When I was a kid, I used to be a photographer. By that I mean I used to take lots of pictures of people I knew. Some of them were not well known, and some of them were.
I was born with a golden spoon in my mouth. Before WWII, my mother’s father, Count Giuseppe Volpi, was one of the richest men in Italy. He owned railroads, electrical companies, hotels and nearly everything in Venice. He started the first film festival anywhere there in 1932. Every year, any star who came to the festival came to his party at the Palazzo Volpi. So whomever I wanted to meet, it was easy. I met Liz Taylor when she was on her honeymoon with Nicky Hilton; David Selznick became like my second father.
In 1951, when I was 17, I went to Sarah Lawrence College, in Bronxville, New York. I stayed less than a year.
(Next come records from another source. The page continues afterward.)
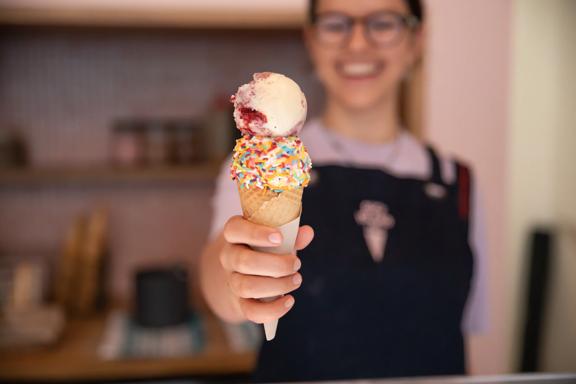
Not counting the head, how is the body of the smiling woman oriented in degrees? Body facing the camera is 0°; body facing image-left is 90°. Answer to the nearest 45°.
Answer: approximately 0°

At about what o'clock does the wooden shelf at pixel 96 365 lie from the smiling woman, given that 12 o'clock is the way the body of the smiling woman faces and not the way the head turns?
The wooden shelf is roughly at 4 o'clock from the smiling woman.

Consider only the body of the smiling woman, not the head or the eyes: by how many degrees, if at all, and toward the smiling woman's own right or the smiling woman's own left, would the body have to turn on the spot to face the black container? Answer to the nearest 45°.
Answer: approximately 135° to the smiling woman's own right

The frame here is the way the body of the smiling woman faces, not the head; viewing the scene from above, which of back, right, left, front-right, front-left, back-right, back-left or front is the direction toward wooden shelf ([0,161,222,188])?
back-right

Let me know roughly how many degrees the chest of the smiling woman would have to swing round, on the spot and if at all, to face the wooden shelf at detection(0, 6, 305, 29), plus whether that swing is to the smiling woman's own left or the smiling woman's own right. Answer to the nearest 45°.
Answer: approximately 135° to the smiling woman's own right
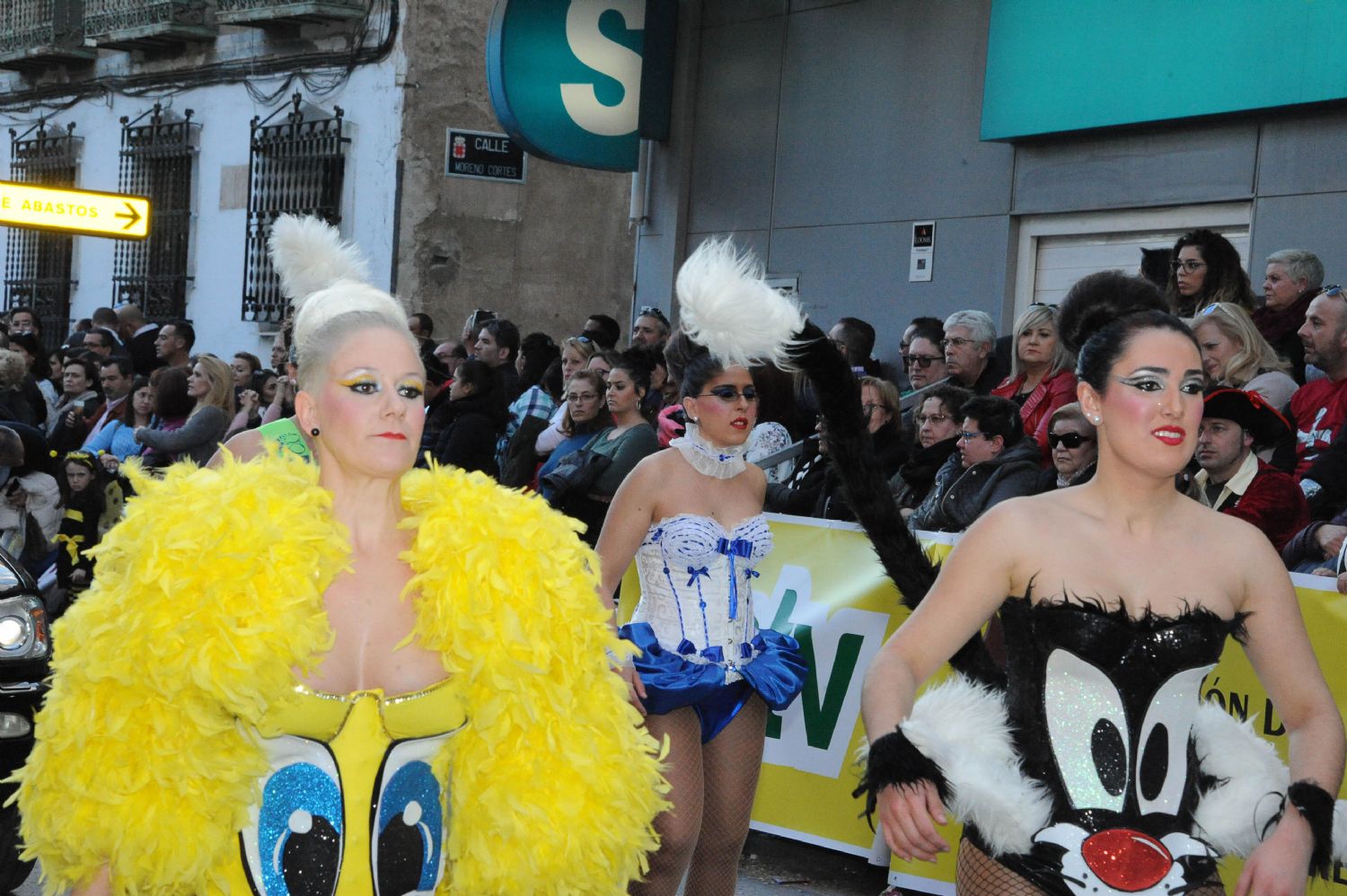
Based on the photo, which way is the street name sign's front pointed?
toward the camera

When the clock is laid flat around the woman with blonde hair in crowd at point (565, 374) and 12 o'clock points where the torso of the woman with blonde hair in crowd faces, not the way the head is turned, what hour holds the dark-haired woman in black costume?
The dark-haired woman in black costume is roughly at 10 o'clock from the woman with blonde hair in crowd.

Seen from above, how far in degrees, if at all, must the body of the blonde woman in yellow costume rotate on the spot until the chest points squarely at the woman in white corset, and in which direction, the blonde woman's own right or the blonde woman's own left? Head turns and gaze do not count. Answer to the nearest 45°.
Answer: approximately 135° to the blonde woman's own left

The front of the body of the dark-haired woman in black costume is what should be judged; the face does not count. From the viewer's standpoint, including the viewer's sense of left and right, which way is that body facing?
facing the viewer

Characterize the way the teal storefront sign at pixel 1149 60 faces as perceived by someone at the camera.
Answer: facing the viewer and to the left of the viewer

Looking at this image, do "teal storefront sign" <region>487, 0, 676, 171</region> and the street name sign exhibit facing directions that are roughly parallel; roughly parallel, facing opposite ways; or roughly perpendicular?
roughly parallel

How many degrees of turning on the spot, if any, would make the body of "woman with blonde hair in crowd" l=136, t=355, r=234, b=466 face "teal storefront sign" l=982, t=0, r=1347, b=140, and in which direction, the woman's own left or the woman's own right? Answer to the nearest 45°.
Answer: approximately 135° to the woman's own left

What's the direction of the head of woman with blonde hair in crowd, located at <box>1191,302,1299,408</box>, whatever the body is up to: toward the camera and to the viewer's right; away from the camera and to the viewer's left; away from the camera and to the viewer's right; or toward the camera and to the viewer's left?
toward the camera and to the viewer's left

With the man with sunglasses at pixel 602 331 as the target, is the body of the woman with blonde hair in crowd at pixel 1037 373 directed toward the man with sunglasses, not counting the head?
no

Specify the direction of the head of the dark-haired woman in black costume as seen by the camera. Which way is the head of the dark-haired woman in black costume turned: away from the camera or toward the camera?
toward the camera

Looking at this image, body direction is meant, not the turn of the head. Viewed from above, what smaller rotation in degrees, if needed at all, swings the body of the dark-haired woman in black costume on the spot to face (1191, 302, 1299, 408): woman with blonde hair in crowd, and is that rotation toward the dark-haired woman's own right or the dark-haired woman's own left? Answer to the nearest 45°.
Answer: approximately 180°

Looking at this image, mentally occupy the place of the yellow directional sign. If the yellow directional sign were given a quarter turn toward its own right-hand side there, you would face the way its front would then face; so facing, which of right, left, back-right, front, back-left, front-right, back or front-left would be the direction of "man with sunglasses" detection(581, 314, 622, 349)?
back-left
My roommate, Barbara, was the daughter of Jack Warner. Over Easter I went with her to stay with her parents at their house in Los Angeles. Barbara went back after the break, but I stayed for a few months, because I couldn’t resist the fact that Jack Warner would say to me, “Tomorrow night, who do you want as your date at dinner—Montgomery Clift or Marlon Brando?” And they used to give these dinners two or three times a week. You think I was going to go back to Bronxville?
Communication being what it was then, it took about two months before my parents got a letter from Sarah Lawrence saying I had not come back. When they received it, they told me I had to return home immediately. I didn’t.
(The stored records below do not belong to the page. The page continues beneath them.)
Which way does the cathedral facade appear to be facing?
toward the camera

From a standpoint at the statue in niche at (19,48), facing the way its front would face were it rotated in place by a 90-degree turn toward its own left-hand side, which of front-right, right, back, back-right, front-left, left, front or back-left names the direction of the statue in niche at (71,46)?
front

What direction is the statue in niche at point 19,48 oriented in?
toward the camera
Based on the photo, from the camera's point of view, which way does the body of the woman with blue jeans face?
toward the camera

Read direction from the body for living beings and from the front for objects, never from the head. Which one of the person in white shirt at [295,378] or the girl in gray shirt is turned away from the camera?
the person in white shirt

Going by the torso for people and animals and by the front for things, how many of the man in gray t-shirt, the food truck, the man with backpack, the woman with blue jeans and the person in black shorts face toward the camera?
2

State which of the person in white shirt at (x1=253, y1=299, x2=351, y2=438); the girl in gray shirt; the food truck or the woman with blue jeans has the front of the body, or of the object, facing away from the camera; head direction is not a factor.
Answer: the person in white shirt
I went to New York, where I enrolled in Columbia University and photography school. My best pal was Monty Clift. He had a walk-up flat, with just a cot and hundreds of books. Rock Hudson and Farley Granger were also close friends of mine. They were all very different, but they had a problem in common: Big stars who were homosexual then had to live a lie from morning till night. That generally meant they had difficult lives.
Rock dealt with it in an easier way; he was a really nice, healthy, strong American boy. Monty was more of an intellectual. He was a much more tortured soul. He drank a lot. I think it was the lying that killed him in the end.
Most of my memories from that period are very happy. One day, in Los Angeles, Deborah Kerr, who became a great friend, called me up. Metro was letting her out of her contract to shoot a picture at Columbia [Pictures], where she’d never been. “It’s a thing called From Here to Eternity,” she said. “Why don’t you come to the lot with me?” So there was Monty, Burt Lancaster and then, walking around the lot, this unbelievable boy, John Derek [later the husband of Linda Evans and Bo Derek]. “Jesus Christ, this boy is beautiful,” said Deborah. “He’s prettier than Elizabeth Taylor.”